START Provided information
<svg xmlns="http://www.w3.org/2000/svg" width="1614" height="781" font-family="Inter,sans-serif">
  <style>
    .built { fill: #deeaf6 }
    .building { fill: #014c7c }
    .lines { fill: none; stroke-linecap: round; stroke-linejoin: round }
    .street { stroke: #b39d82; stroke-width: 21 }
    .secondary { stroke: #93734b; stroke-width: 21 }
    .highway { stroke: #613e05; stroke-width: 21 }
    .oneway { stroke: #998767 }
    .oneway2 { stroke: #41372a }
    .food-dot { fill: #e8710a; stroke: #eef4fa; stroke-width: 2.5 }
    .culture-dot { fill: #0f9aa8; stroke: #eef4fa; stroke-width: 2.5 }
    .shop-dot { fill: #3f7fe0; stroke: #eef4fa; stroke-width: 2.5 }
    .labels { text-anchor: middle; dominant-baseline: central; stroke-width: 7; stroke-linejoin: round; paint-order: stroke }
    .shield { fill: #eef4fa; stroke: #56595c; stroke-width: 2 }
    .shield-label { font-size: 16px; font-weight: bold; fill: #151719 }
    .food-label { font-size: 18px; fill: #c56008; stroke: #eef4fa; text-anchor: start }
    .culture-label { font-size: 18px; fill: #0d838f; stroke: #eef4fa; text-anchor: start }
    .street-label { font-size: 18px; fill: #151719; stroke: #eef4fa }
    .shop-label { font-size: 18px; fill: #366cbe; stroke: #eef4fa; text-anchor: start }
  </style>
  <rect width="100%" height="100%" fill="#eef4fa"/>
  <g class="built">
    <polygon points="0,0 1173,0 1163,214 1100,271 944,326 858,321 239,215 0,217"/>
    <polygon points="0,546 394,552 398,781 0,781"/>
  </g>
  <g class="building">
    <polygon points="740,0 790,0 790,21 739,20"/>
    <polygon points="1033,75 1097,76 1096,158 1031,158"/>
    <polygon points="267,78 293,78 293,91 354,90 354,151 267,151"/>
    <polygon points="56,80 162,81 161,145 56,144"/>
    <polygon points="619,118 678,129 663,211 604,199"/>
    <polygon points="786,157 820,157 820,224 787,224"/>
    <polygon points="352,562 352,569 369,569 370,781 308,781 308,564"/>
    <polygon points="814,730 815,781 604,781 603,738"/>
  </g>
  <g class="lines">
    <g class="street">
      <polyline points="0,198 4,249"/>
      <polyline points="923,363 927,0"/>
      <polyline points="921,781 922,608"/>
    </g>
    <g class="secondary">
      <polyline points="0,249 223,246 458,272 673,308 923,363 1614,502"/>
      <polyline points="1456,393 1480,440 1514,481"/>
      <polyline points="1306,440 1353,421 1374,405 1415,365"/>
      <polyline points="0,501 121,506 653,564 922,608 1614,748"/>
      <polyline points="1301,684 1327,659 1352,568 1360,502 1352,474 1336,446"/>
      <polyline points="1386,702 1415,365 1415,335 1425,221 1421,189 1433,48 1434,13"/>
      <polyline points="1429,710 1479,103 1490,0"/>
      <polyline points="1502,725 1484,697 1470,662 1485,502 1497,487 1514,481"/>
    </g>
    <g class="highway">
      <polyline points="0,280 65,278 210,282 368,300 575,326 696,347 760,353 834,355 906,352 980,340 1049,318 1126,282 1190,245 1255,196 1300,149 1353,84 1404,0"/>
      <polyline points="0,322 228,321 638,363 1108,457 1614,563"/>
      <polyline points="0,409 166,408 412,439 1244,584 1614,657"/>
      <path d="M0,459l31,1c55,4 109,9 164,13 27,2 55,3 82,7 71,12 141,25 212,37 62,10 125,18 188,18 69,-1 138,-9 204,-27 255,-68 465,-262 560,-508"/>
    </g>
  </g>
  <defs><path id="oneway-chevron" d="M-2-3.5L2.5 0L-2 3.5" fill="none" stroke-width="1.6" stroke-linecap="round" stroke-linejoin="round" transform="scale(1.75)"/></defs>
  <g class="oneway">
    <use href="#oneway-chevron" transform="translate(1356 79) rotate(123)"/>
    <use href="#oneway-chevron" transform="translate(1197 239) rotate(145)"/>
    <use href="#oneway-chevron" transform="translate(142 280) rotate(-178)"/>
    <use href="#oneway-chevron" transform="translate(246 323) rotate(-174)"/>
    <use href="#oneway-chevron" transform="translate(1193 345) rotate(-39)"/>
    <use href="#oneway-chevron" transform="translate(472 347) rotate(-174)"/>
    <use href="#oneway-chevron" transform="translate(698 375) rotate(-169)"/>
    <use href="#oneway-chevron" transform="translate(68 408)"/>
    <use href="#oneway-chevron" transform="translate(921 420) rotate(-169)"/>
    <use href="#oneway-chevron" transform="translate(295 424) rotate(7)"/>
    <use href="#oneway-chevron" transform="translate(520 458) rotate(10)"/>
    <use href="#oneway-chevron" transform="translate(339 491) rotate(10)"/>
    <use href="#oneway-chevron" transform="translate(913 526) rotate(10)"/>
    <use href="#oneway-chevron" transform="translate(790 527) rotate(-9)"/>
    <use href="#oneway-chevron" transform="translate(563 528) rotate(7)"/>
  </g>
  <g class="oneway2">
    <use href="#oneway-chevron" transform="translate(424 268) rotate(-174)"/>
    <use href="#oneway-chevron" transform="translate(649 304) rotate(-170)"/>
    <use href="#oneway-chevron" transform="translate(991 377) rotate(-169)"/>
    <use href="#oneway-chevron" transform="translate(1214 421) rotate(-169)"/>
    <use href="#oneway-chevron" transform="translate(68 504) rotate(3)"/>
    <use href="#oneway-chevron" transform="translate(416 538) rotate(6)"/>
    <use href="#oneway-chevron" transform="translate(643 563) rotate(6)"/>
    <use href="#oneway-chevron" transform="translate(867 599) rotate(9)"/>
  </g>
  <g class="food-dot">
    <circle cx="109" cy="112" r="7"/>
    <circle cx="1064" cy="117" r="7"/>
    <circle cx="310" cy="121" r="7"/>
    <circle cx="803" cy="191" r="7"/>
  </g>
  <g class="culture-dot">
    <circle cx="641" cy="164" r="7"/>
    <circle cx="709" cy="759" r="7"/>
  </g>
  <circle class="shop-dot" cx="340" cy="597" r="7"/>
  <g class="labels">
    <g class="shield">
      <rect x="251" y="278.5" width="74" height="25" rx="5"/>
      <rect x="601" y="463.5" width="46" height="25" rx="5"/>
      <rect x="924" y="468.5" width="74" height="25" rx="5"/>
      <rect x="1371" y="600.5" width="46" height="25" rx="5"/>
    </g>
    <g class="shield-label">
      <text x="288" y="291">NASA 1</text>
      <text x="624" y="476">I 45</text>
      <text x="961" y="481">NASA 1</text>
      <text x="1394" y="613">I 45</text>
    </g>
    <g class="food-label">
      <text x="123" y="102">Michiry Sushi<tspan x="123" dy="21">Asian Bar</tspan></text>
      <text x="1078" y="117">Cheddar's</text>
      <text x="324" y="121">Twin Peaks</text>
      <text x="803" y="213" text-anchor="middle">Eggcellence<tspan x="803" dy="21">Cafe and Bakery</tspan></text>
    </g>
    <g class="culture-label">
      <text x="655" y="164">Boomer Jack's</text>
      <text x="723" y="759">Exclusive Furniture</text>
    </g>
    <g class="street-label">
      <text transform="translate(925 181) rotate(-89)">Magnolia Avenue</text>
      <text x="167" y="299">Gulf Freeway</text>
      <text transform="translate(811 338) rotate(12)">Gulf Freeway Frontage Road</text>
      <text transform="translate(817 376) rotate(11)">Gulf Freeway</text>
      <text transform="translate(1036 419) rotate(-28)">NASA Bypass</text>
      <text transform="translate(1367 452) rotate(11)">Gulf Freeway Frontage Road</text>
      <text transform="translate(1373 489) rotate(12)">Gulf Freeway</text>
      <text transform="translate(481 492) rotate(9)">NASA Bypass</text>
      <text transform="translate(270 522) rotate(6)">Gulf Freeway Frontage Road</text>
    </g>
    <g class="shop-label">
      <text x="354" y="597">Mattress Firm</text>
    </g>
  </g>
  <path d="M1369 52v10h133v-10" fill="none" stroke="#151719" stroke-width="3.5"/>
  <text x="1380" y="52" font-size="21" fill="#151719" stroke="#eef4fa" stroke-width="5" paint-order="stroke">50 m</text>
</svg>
END Provided information
Find the word "linecap" in the entries and show each line where it is found.

    .lines { fill: none; stroke-linecap: round; stroke-linejoin: round }
  <defs><path id="oneway-chevron" d="M-2-3.5L2.5 0L-2 3.5" fill="none" stroke-width="1.6" stroke-linecap="round" stroke-linejoin="round" transform="scale(1.75)"/></defs>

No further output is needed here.